• **Work to complete**:
Leave out the images and return all the data word for word.

• **Supplied material**:

+ + + + + + +

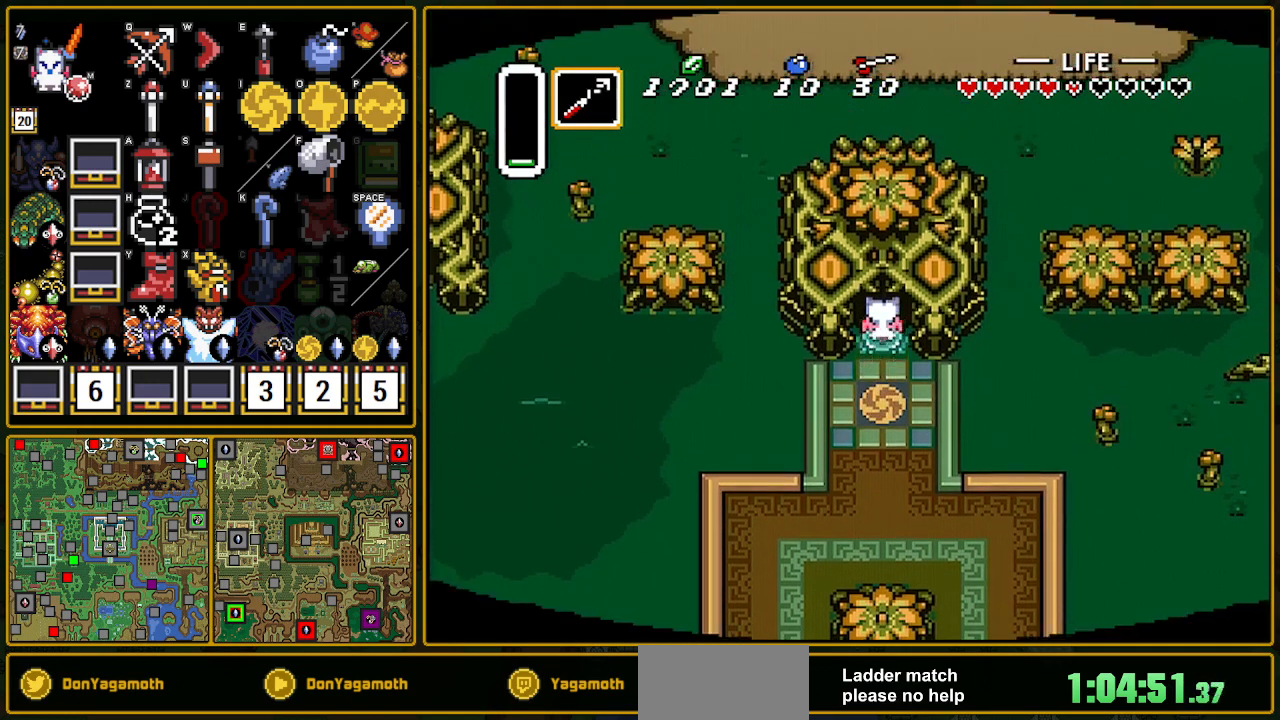
{"buttons": ["DPAD_UP"], "events": []}
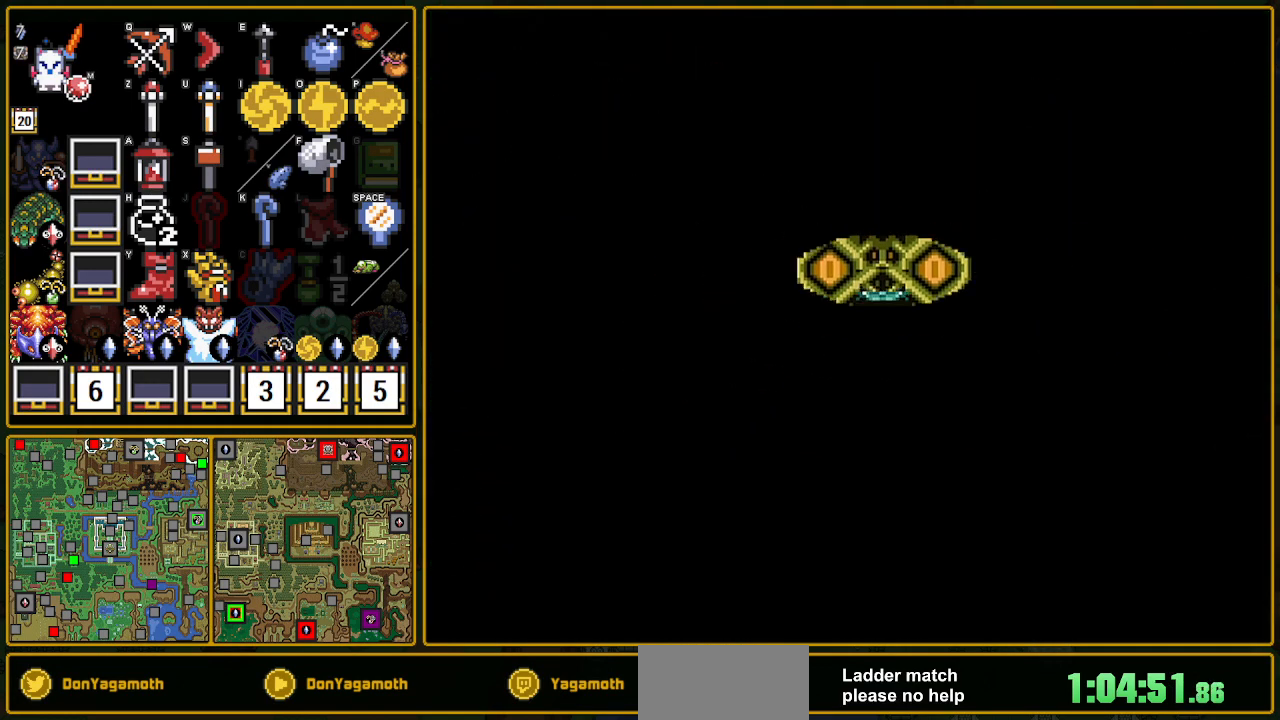
{"buttons": ["DPAD_UP"], "events": []}
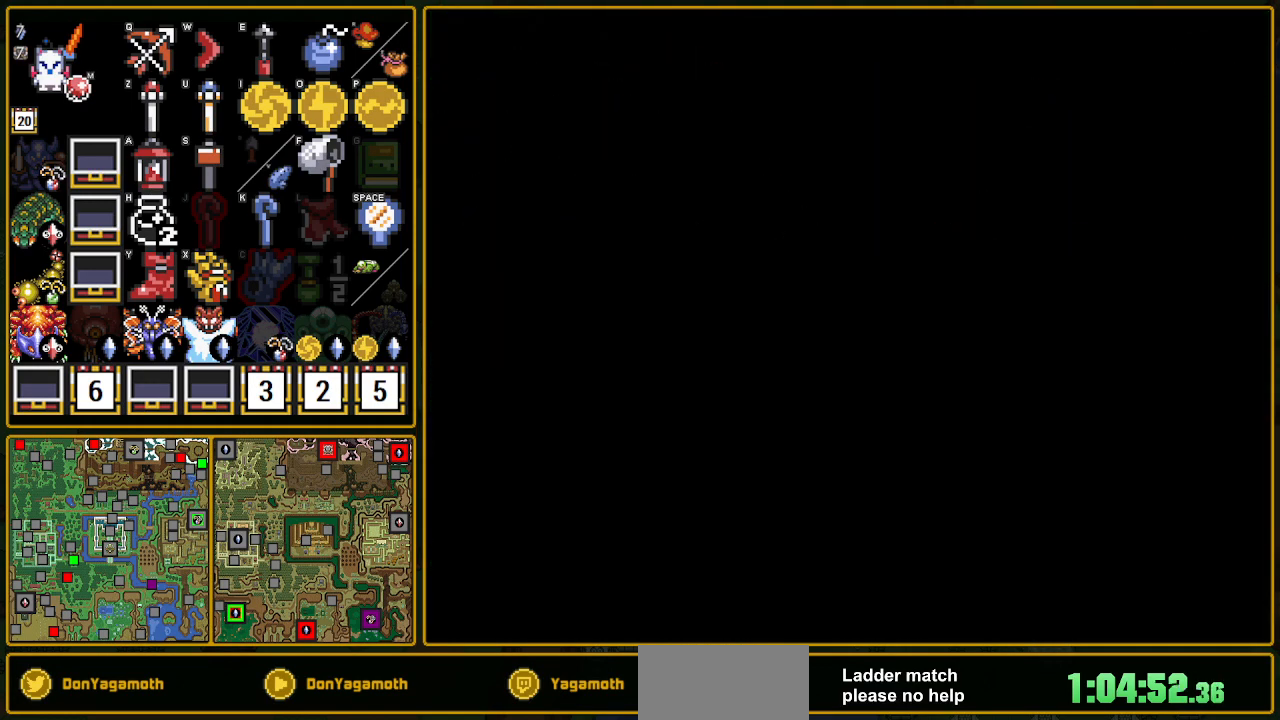
{"buttons": ["DPAD_UP"], "events": []}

+ + + + + + +

• **Expected output**:
{"buttons": ["DPAD_UP"], "events": []}
{"buttons": ["DPAD_UP"], "events": []}
{"buttons": ["DPAD_UP"], "events": []}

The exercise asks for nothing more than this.